Rewrite the material from its first line through the line containing "14: (364, 177)", replacing "zero-indexed" with "zero-based" and leaving all else unchanged. Omit the picture markers from your answer.

=== INPUT MATERIAL ===

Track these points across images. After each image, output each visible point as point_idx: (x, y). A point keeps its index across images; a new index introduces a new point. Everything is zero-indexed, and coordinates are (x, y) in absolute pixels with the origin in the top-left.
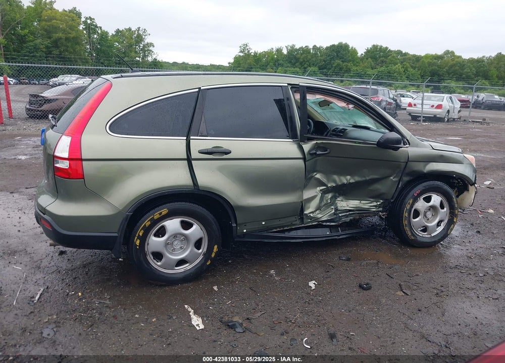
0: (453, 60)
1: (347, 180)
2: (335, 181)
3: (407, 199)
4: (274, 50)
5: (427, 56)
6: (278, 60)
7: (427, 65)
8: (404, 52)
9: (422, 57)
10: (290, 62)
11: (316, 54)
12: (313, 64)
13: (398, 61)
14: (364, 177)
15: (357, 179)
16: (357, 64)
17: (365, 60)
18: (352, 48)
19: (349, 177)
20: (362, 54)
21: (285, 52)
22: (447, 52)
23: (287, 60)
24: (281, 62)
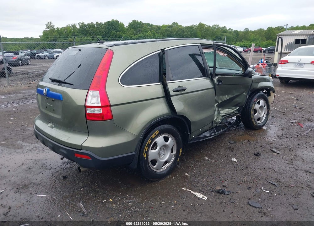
0: (178, 28)
1: (226, 98)
2: (221, 100)
3: (252, 104)
4: (71, 26)
5: (164, 26)
6: (74, 33)
7: (165, 31)
8: (151, 24)
9: (161, 27)
10: (83, 33)
11: (99, 28)
12: (98, 34)
13: (149, 30)
14: (233, 95)
15: (231, 96)
16: (125, 33)
17: (130, 30)
18: (120, 22)
19: (226, 96)
20: (127, 26)
21: (78, 27)
22: (174, 23)
23: (80, 32)
24: (77, 34)
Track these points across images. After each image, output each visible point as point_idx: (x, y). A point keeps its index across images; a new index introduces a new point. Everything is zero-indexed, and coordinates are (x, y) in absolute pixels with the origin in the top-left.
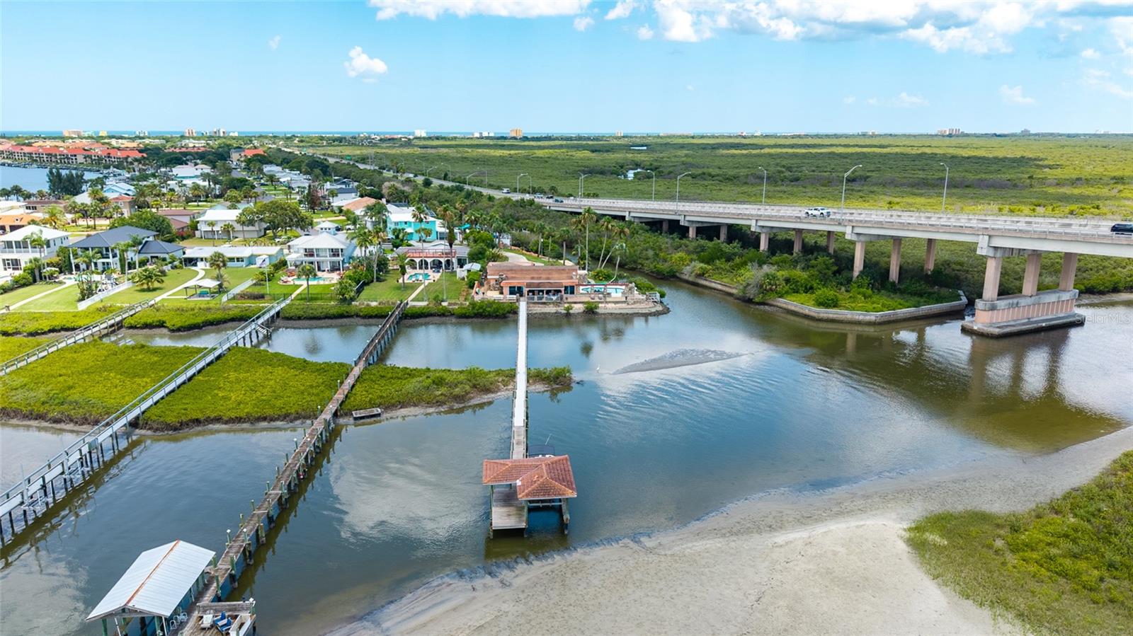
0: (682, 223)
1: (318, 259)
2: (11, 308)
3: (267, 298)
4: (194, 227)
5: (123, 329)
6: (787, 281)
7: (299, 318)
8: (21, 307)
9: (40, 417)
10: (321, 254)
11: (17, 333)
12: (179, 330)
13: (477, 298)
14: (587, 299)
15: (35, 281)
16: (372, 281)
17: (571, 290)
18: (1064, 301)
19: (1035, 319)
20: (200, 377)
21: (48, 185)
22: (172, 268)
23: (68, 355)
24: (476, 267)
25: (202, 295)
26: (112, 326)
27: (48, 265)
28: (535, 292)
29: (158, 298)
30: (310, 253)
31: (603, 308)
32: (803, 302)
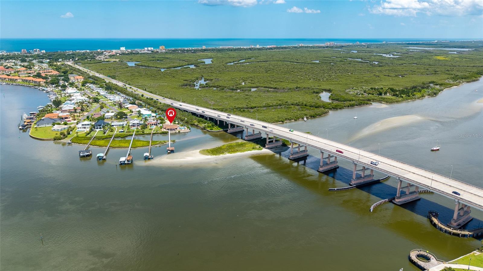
6: (208, 126)
13: (163, 131)
14: (179, 130)
16: (145, 128)
17: (176, 129)
19: (236, 131)
24: (161, 125)
25: (121, 132)
28: (171, 130)
29: (115, 133)
31: (181, 131)
32: (209, 129)
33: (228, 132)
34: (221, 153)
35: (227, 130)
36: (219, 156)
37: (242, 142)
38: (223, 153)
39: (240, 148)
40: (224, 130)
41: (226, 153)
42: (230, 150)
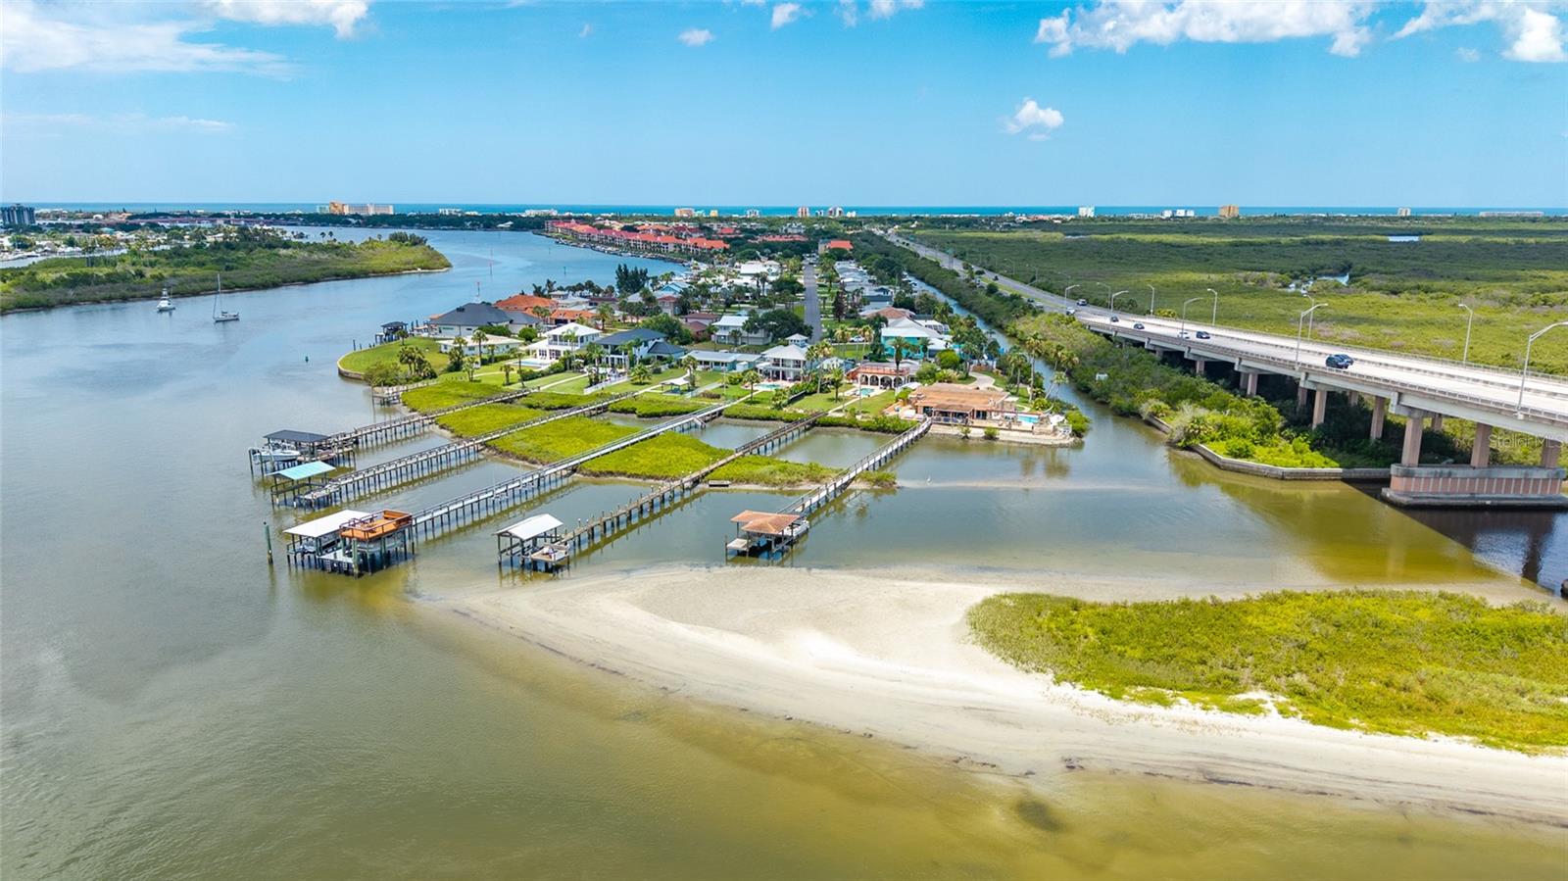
0: (1186, 356)
1: (784, 368)
2: (541, 389)
3: (722, 398)
4: (711, 331)
5: (608, 413)
6: (1219, 427)
7: (735, 417)
8: (548, 389)
9: (525, 459)
10: (787, 363)
11: (539, 407)
12: (643, 416)
15: (566, 369)
16: (815, 392)
18: (1538, 480)
19: (1480, 496)
20: (630, 448)
21: (616, 281)
22: (670, 367)
23: (559, 424)
25: (674, 391)
26: (599, 409)
27: (577, 357)
29: (641, 391)
30: (776, 362)
32: (1218, 450)
33: (1388, 493)
34: (1194, 687)
35: (1386, 482)
36: (1157, 709)
37: (1522, 608)
38: (1220, 687)
39: (1490, 684)
40: (1359, 472)
41: (1256, 694)
42: (1340, 675)
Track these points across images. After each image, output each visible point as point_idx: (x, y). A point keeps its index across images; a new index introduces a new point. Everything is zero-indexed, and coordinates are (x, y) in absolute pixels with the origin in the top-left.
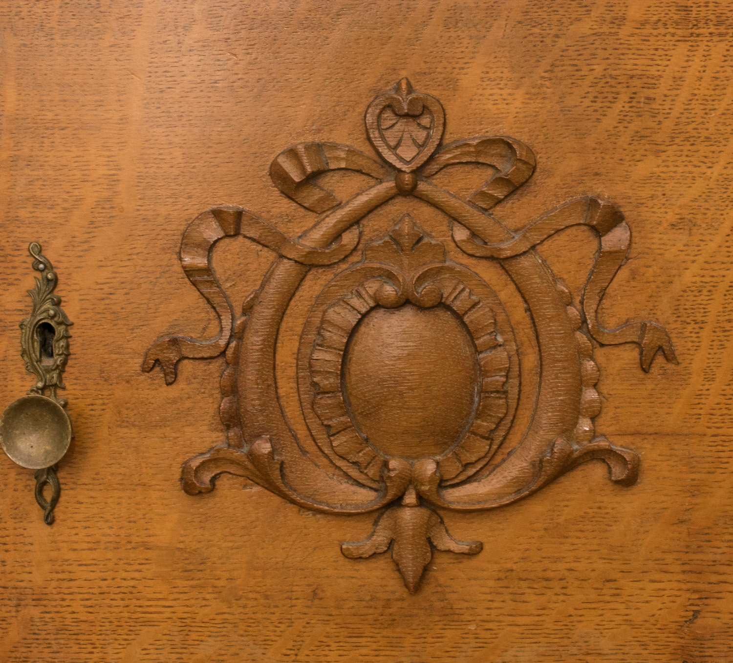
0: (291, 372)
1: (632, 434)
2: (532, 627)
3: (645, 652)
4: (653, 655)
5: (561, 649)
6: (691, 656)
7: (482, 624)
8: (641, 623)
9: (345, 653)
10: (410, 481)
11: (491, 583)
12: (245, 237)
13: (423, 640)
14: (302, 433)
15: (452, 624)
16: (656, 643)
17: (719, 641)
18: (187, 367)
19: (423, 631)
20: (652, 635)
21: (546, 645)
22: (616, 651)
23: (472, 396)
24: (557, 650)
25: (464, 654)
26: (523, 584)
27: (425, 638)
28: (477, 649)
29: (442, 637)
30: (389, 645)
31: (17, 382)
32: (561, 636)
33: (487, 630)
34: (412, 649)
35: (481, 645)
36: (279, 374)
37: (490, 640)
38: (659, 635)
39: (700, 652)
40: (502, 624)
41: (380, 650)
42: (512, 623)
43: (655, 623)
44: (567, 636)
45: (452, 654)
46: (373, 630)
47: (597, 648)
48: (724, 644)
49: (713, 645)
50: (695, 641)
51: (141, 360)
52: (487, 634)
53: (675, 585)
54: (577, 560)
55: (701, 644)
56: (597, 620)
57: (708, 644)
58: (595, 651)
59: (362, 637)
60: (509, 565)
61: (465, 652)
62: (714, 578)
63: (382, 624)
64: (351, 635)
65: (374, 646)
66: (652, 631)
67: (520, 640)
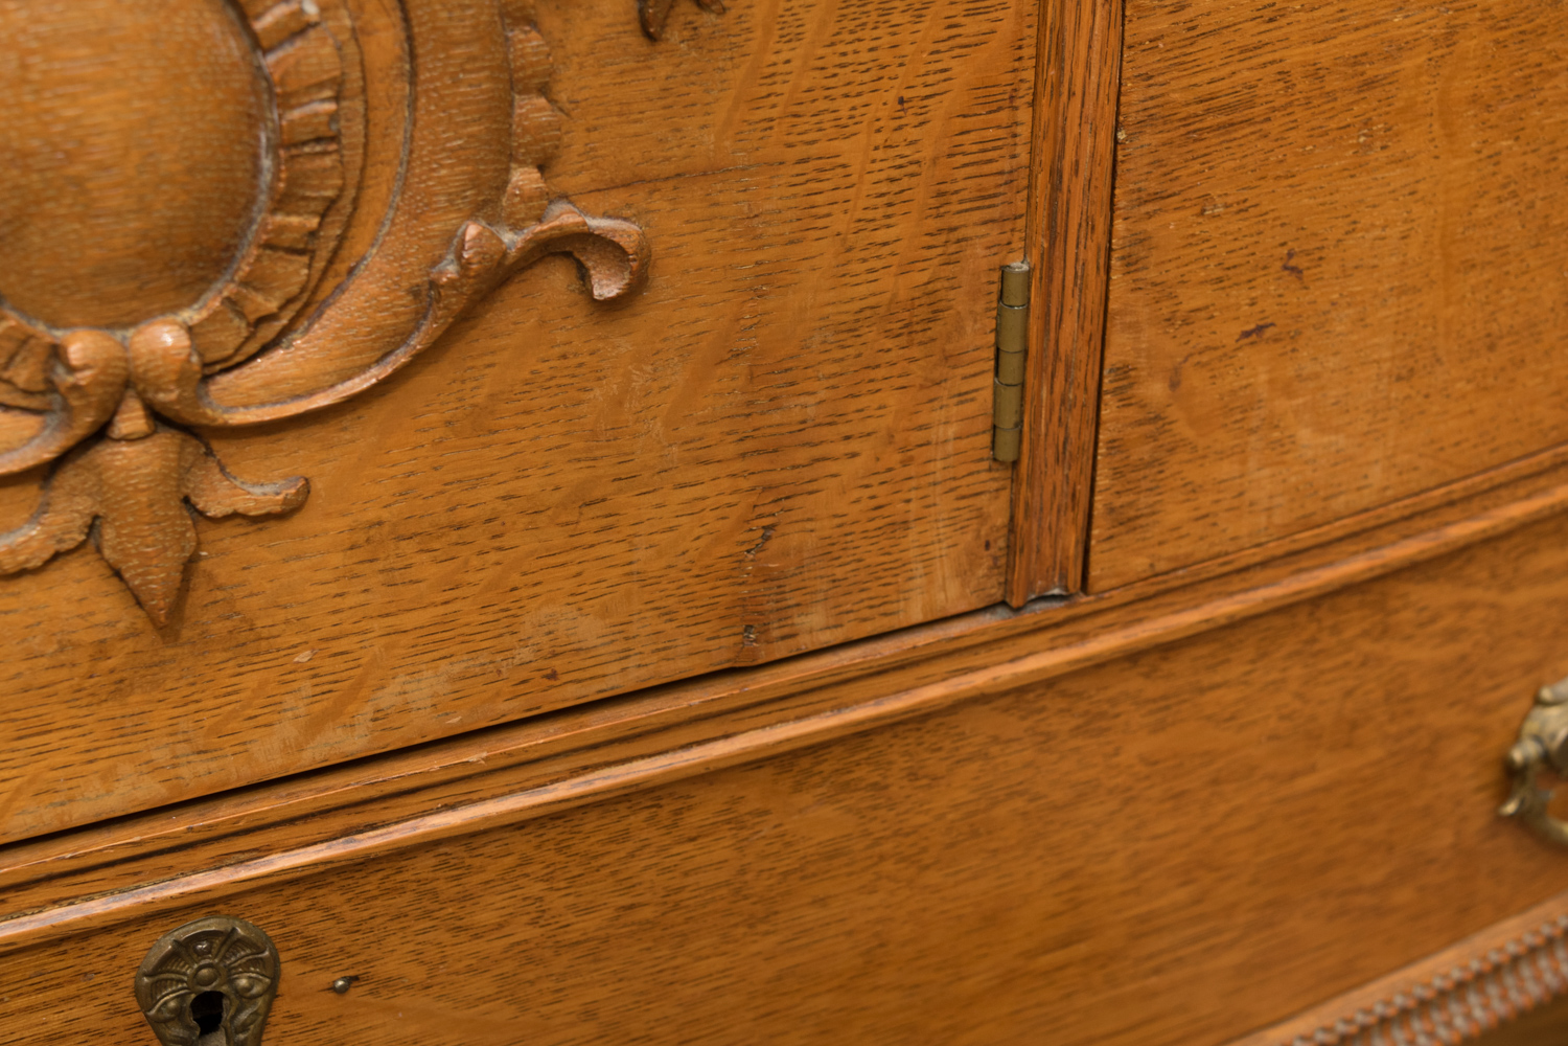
1: (626, 185)
2: (433, 629)
3: (669, 626)
4: (685, 629)
5: (499, 658)
6: (760, 613)
7: (324, 645)
8: (659, 574)
9: (14, 772)
10: (126, 383)
11: (337, 559)
13: (193, 707)
15: (255, 659)
16: (691, 604)
17: (813, 574)
19: (193, 689)
20: (683, 591)
21: (465, 657)
22: (612, 637)
23: (256, 157)
24: (491, 662)
25: (290, 714)
26: (408, 547)
27: (197, 701)
28: (318, 698)
29: (236, 692)
30: (117, 733)
32: (497, 633)
33: (336, 655)
34: (170, 729)
35: (326, 688)
37: (344, 675)
38: (696, 588)
39: (777, 602)
40: (369, 635)
41: (97, 749)
42: (391, 630)
43: (688, 566)
44: (510, 629)
45: (261, 720)
46: (73, 712)
47: (573, 639)
48: (822, 577)
49: (802, 584)
50: (766, 585)
52: (339, 664)
53: (726, 484)
54: (521, 473)
55: (779, 587)
56: (570, 585)
57: (792, 583)
58: (569, 647)
59: (50, 731)
60: (372, 515)
61: (291, 709)
62: (802, 456)
63: (92, 695)
64: (24, 733)
65: (83, 744)
66: (682, 583)
67: (409, 661)
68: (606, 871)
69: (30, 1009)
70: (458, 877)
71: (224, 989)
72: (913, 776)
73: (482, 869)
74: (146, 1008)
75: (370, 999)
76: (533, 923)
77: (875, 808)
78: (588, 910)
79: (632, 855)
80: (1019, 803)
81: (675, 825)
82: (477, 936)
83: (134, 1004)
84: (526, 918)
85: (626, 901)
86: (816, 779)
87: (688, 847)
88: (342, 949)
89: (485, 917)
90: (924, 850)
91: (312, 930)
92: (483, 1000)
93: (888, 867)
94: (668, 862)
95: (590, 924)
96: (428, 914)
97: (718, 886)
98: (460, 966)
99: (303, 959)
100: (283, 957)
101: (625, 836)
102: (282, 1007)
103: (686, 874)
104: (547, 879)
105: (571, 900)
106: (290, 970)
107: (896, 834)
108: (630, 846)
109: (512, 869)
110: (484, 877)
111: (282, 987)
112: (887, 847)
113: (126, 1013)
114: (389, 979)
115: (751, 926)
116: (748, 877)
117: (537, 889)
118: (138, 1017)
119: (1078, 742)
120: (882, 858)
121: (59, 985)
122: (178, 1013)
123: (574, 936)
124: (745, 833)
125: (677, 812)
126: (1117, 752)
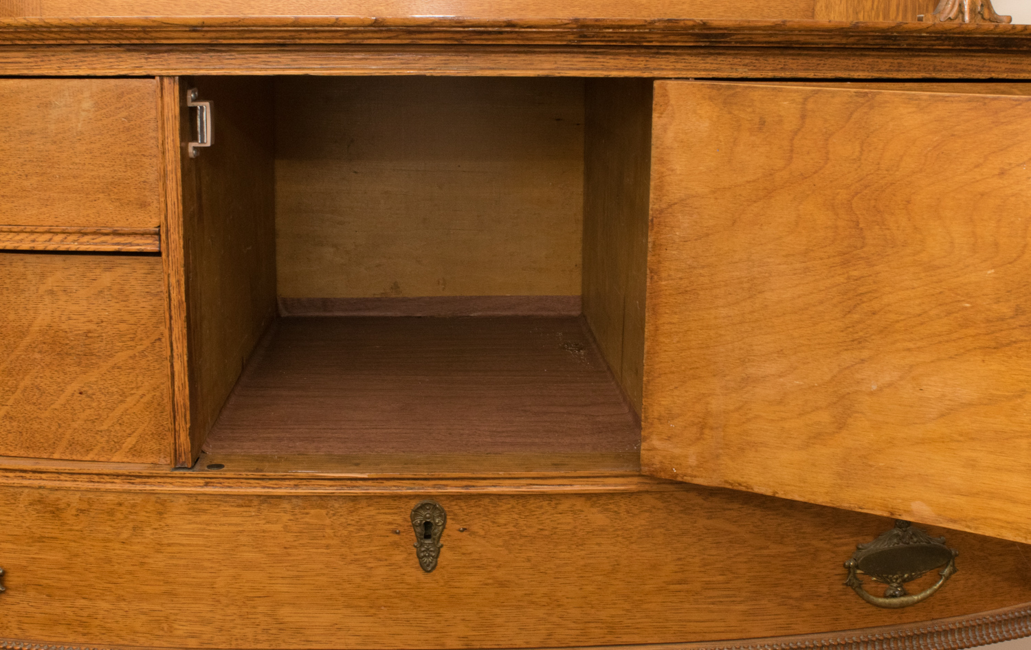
68: (535, 516)
69: (385, 513)
70: (495, 507)
71: (432, 521)
72: (628, 512)
73: (501, 506)
74: (412, 521)
75: (469, 536)
76: (514, 526)
77: (616, 519)
78: (530, 527)
79: (543, 513)
80: (662, 530)
81: (556, 508)
82: (498, 526)
83: (410, 520)
84: (512, 525)
85: (541, 527)
86: (598, 505)
87: (559, 515)
88: (463, 519)
89: (502, 521)
90: (631, 537)
91: (456, 511)
92: (499, 546)
93: (620, 539)
94: (553, 519)
95: (530, 531)
96: (486, 516)
97: (568, 530)
98: (494, 534)
99: (453, 519)
100: (448, 517)
101: (541, 507)
102: (446, 532)
103: (558, 524)
104: (519, 514)
105: (525, 522)
106: (449, 522)
107: (622, 529)
108: (543, 511)
109: (509, 509)
110: (502, 509)
111: (447, 526)
112: (620, 533)
113: (408, 521)
114: (475, 532)
115: (577, 546)
116: (577, 530)
117: (516, 516)
118: (410, 524)
119: (680, 515)
120: (618, 536)
121: (393, 509)
122: (420, 524)
123: (526, 534)
124: (576, 516)
125: (557, 504)
126: (695, 522)
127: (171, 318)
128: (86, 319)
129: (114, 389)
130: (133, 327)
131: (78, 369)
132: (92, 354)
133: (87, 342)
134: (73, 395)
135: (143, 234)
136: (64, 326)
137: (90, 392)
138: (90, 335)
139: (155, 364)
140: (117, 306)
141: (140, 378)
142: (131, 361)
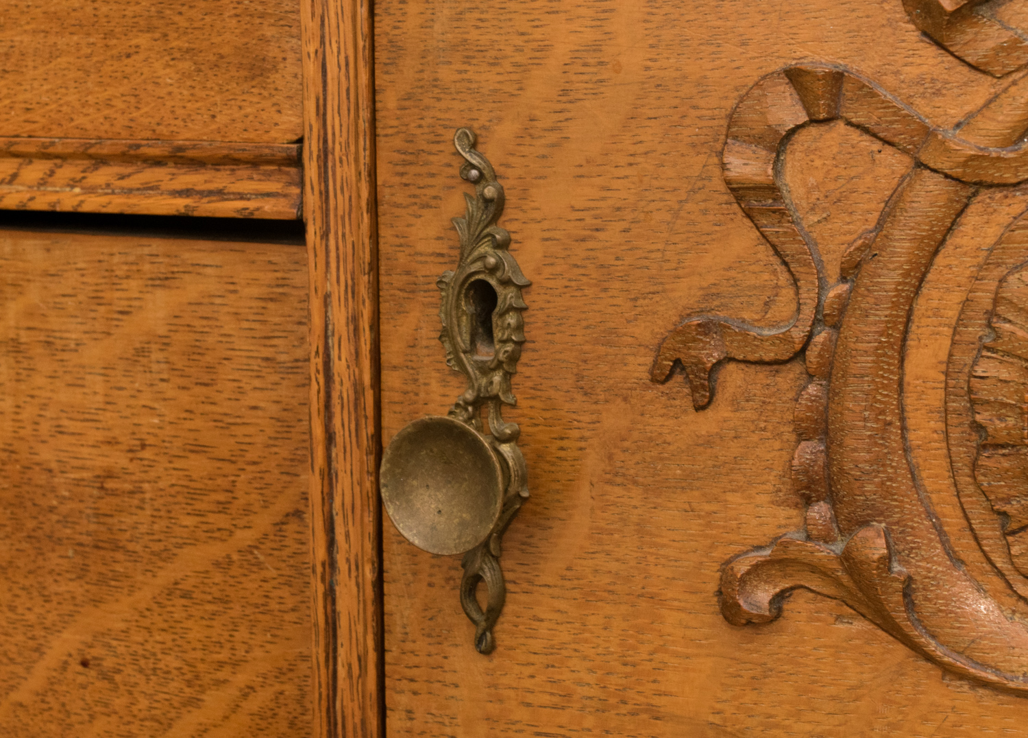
0: (935, 398)
12: (849, 123)
14: (953, 520)
18: (733, 378)
31: (435, 386)
36: (910, 400)
51: (649, 360)
127: (330, 438)
128: (101, 436)
129: (172, 662)
130: (228, 468)
131: (77, 588)
132: (117, 548)
133: (105, 505)
134: (65, 666)
135: (255, 162)
136: (46, 455)
137: (109, 663)
138: (110, 484)
139: (285, 592)
140: (184, 397)
141: (242, 634)
142: (218, 578)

===

_RESULT BELOW_:
Track these points across images. After each image, output each visible point as point_idx: (x, y). A point keeps its index across images; a new index introduces a new point. Everything is zero-based, and coordinates are (x, y) in absolute pixels with the origin in the top-left.
0: (453, 60)
1: (347, 180)
2: (335, 181)
3: (407, 199)
4: (274, 50)
5: (427, 56)
6: (278, 60)
7: (427, 65)
8: (404, 52)
9: (422, 57)
10: (290, 62)
11: (316, 54)
12: (313, 64)
13: (398, 61)
14: (364, 177)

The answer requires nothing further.